▸ Aim of the task
Rewrite the text read from each of the items below as a Markdown table with the columns Row and Line, putting one line in each row, numbering the rows, and skipping blank lines. Leave the pictures out of your answer.

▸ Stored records
::::::
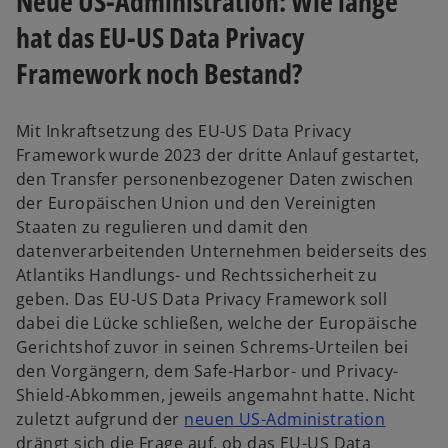
Neue US-Administration: Wie lange
hat das EU-US Data Privacy
Framework noch Bestand?
Mit Inkraftsetzung des EU-US Data Privacy
Framework wurde 2023 der dritte Anlauf gestartet,
den Transfer personenbezogener Daten zwischen
der Europäischen Union und den Vereinigten
Staaten zu regulieren und damit den
datenverarbeitenden Unternehmen beiderseits des
Atlantiks Handlungs- und Rechtssicherheit zu
geben. Das EU-US Data Privacy Framework soll
dabei die Lücke schließen, welche der Europäische
Gerichtshof zuvor in seinen Schrems-Urteilen bei
den Vorgängern, dem Safe-Harbor- und Privacy-
Shield-Abkommen, jeweils angemahnt hatte. Nicht
zuletzt aufgrund der
neuen US-Administration
drängt sich die Frage auf, ob das EU-US Data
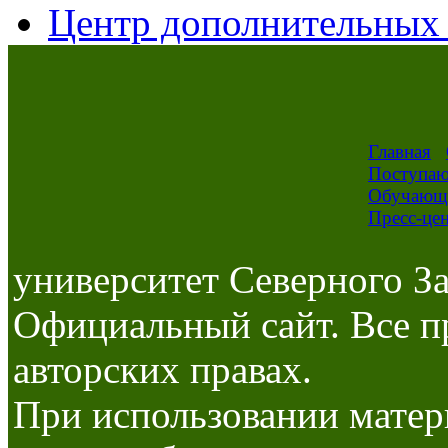
Центр дополнительных 
Главная
Поступа
Обучающ
Пресс-це
университет Северного За
Официальный сайт. Все п
авторских правах.
При использовании матер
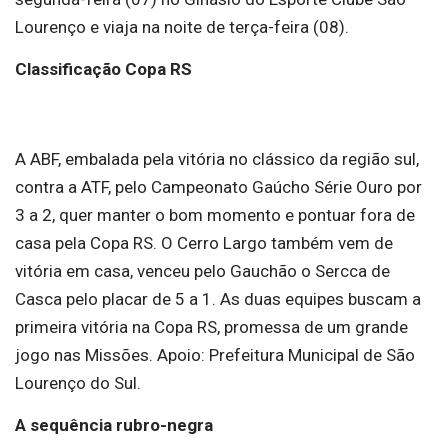
Lourenço e viaja na noite de terça-feira (08).
Classificação Copa RS
A ABF, embalada pela vitória no clássico da região sul,
contra a ATF, pelo Campeonato Gaúcho Série Ouro por
3 a 2, quer manter o bom momento e pontuar fora de
casa pela Copa RS. O Cerro Largo também vem de
vitória em casa, venceu pelo Gauchão o Sercca de
Casca pelo placar de 5 a 1. As duas equipes buscam a
primeira vitória na Copa RS, promessa de um grande
jogo nas Missões. Apoio: Prefeitura Municipal de São
Lourenço do Sul.
A sequência rubro-negra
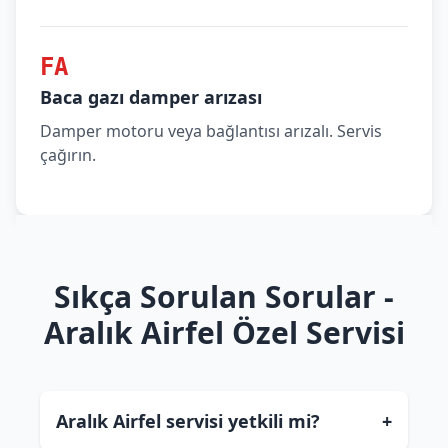
FA
Baca gazı damper arızası
Damper motoru veya bağlantısı arızalı. Servis
çağırın.
Sıkça Sorulan Sorular -
Aralık Airfel Özel Servisi
Aralık Airfel servisi yetkili mi?
+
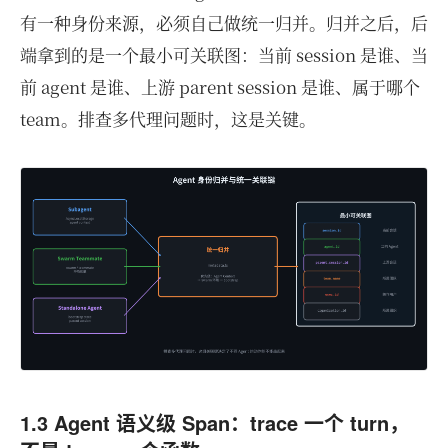
有一种身份来源，必须自己做统一归并。归并之后，后
端拿到的是一个最小可关联图：当前 session 是谁、当
前 agent 是谁、上游 parent session 是谁、属于哪个
team。排查多代理问题时，这是关键。
1.3 Agent 语义级 Span：trace 一个 turn，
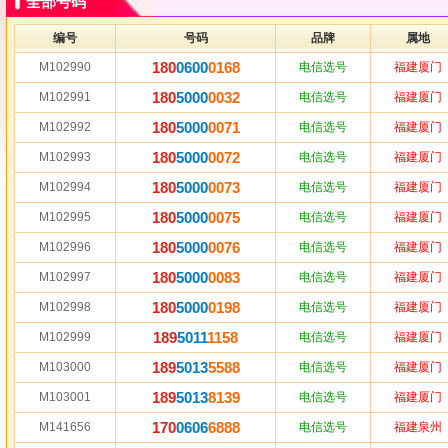
全部号码
编号
号码
品牌
属地
180
0600
0168
M102990
电信选号
福建厦门
180
5000
0032
M102991
电信选号
福建厦门
180
5000
0071
M102992
电信选号
福建厦门
180
5000
0072
M102993
电信选号
福建厦门
180
5000
0073
M102994
电信选号
福建厦门
180
5000
0075
M102995
电信选号
福建厦门
180
5000
0076
M102996
电信选号
福建厦门
180
5000
0083
M102997
电信选号
福建厦门
180
5000
0198
M102998
电信选号
福建厦门
189
5011
1158
M102999
电信选号
福建厦门
189
5013
5588
M103000
电信选号
福建厦门
189
5013
8139
M103001
电信选号
福建厦门
170
0606
6888
M141656
电信选号
福建泉州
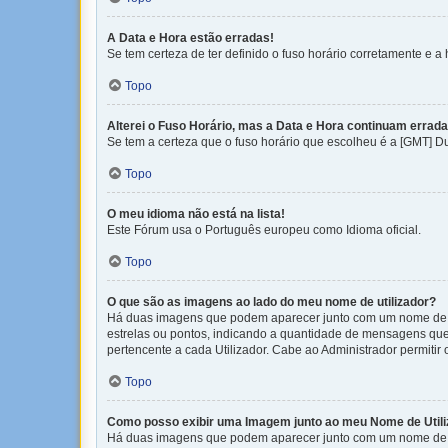
A Data e Hora estão erradas!
Se tem certeza de ter definido o fuso horário corretamente e a h
Topo
Alterei o Fuso Horário, mas a Data e Hora continuam errada
Se tem a certeza que o fuso horário que escolheu é a [GMT] D
Topo
O meu idioma não está na lista!
Este Fórum usa o Português europeu como Idioma oficial.
Topo
O que são as imagens ao lado do meu nome de utilizador?
Há duas imagens que podem aparecer junto com um nome de U
estrelas ou pontos, indicando a quantidade de mensagens que
pertencente a cada Utilizador. Cabe ao Administrador permitir
Topo
Como posso exibir uma Imagem junto ao meu Nome de Utili
Há duas imagens que podem aparecer junto com um nome de U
::::::
▸ Response to the task
| Row | Line |
|---|---|
| 1 | Neue US-Administration: Wie lange |
| 2 | hat das EU-US Data Privacy |
| 3 | Framework noch Bestand? |
| 4 | Mit Inkraftsetzung des EU-US Data Privacy |
| 5 | Framework wurde 2023 der dritte Anlauf gestartet, |
| 6 | den Transfer personenbezogener Daten zwischen |
| 7 | der Europäischen Union und den Vereinigten |
| 8 | Staaten zu regulieren und damit den |
| 9 | datenverarbeitenden Unternehmen beiderseits des |
| 10 | Atlantiks Handlungs- und Rechtssicherheit zu |
| 11 | geben. Das EU-US Data Privacy Framework soll |
| 12 | dabei die Lücke schließen, welche der Europäische |
| 13 | Gerichtshof zuvor in seinen Schrems-Urteilen bei |
| 14 | den Vorgängern, dem Safe-Harbor- und Privacy- |
| 15 | Shield-Abkommen, jeweils angemahnt hatte. Nicht |
| 16 | zuletzt aufgrund der |
| 17 | neuen US-Administration |
| 18 | drängt sich die Frage auf, ob das EU-US Data |
| 19 | Центр дополнительных  |
| 20 | Главная |
| 21 | Поступа |
| 22 | Обучающ |
| 23 | Пресс-це |
| 24 | университет Северного За |
| 25 | Официальный сайт. Все п |
| 26 | авторских правах. |
| 27 | При использовании матер |
| 28 | Lourenço e viaja na noite de terça-feira (08). |
| 29 | Classificação Copa RS |
| 30 | A ABF, embalada pela vitória no clássico da região sul, |
| 31 | contra a ATF, pelo Campeonato Gaúcho Série Ouro por |
| 32 | 3 a 2, quer manter o bom momento e pontuar fora de |
| 33 | casa pela Copa RS. O Cerro Largo também vem de |
| 34 | vitória em casa, venceu pelo Gauchão o Sercca de |
| 35 | Casca pelo placar de 5 a 1. As duas equipes buscam a |
| 36 | primeira vitória na Copa RS, promessa de um grande |
| 37 | jogo nas Missões. Apoio: Prefeitura Municipal de São |
| 38 | Lourenço do Sul. |
| 39 | A sequência rubro-negra |
| 40 | FA |
| 41 | Baca gazı damper arızası |
| 42 | Damper motoru veya bağlantısı arızalı. Servis |
| 43 | çağırın. |
| 44 | Sıkça Sorulan Sorular - |
| 45 | Aralık Airfel Özel Servisi |
| 46 | Aralık Airfel servisi yetkili mi? |
| 47 | + |
| 48 | 有一种身份来源，必须自己做统一归并。归并之后，后 |
| 49 | 端拿到的是一个最小可关联图：当前 session 是谁、当 |
| 50 | 前 agent 是谁、上游 parent session 是谁、属于哪个 |
| 51 | team。排查多代理问题时，这是关键。 |
| 52 | 1.3 Agent 语义级 Span：trace 一个 turn， |
| 53 | 全部号码 |
| 54 | 编号 |
| 55 | 号码 |
| 56 | 品牌 |
| 57 | 属地 |
| 58 | 180 |
| 59 | 0600 |
| 60 | 0168 |
| 61 | M102990 |
| 62 | 电信选号 |
| 63 | 福建厦门 |
| 64 | 180 |
| 65 | 5000 |
| 66 | 0032 |
| 67 | M102991 |
| 68 | 电信选号 |
| 69 | 福建厦门 |
| 70 | 180 |
| 71 | 5000 |
| 72 | 0071 |
| 73 | M102992 |
| 74 | 电信选号 |
| 75 | 福建厦门 |
| 76 | 180 |
| 77 | 5000 |
| 78 | 0072 |
| 79 | M102993 |
| 80 | 电信选号 |
| 81 | 福建厦门 |
| 82 | 180 |
| 83 | 5000 |
| 84 | 0073 |
| 85 | M102994 |
| 86 | 电信选号 |
| 87 | 福建厦门 |
| 88 | 180 |
| 89 | 5000 |
| 90 | 0075 |
| 91 | M102995 |
| 92 | 电信选号 |
| 93 | 福建厦门 |
| 94 | 180 |
| 95 | 5000 |
| 96 | 0076 |
| 97 | M102996 |
| 98 | 电信选号 |
| 99 | 福建厦门 |
| 100 | 180 |
| 101 | 5000 |
| 102 | 0083 |
| 103 | M102997 |
| 104 | 电信选号 |
| 105 | 福建厦门 |
| 106 | 180 |
| 107 | 5000 |
| 108 | 0198 |
| 109 | M102998 |
| 110 | 电信选号 |
| 111 | 福建厦门 |
| 112 | 189 |
| 113 | 5011 |
| 114 | 1158 |
| 115 | M102999 |
| 116 | 电信选号 |
| 117 | 福建厦门 |
| 118 | 189 |
| 119 | 5013 |
| 120 | 5588 |
| 121 | M103000 |
| 122 | 电信选号 |
| 123 | 福建厦门 |
| 124 | 189 |
| 125 | 5013 |
| 126 | 8139 |
| 127 | M103001 |
| 128 | 电信选号 |
| 129 | 福建厦门 |
| 130 | 170 |
| 131 | 0606 |
| 132 | 6888 |
| 133 | M141656 |
| 134 | 电信选号 |
| 135 | 福建泉州 |
| 136 | A Data e Hora estão erradas! |
| 137 | Se tem certeza de ter definido o fuso horário corretamente e a h |
| 138 | Topo |
| 139 | Alterei o Fuso Horário, mas a Data e Hora continuam errada |
| 140 | Se tem a certeza que o fuso horário que escolheu é a [GMT] D |
| 141 | Topo |
| 142 | O meu idioma não está na lista! |
| 143 | Este Fórum usa o Português europeu como Idioma oficial. |
| 144 | Topo |
| 145 | O que são as imagens ao lado do meu nome de utilizador? |
| 146 | Há duas imagens que podem aparecer junto com um nome de U |
| 147 | estrelas ou pontos, indicando a quantidade de mensagens que |
| 148 | pertencente a cada Utilizador. Cabe ao Administrador permitir |
| 149 | Topo |
| 150 | Como posso exibir uma Imagem junto ao meu Nome de Utili |
| 151 | Há duas imagens que podem aparecer junto com um nome de U |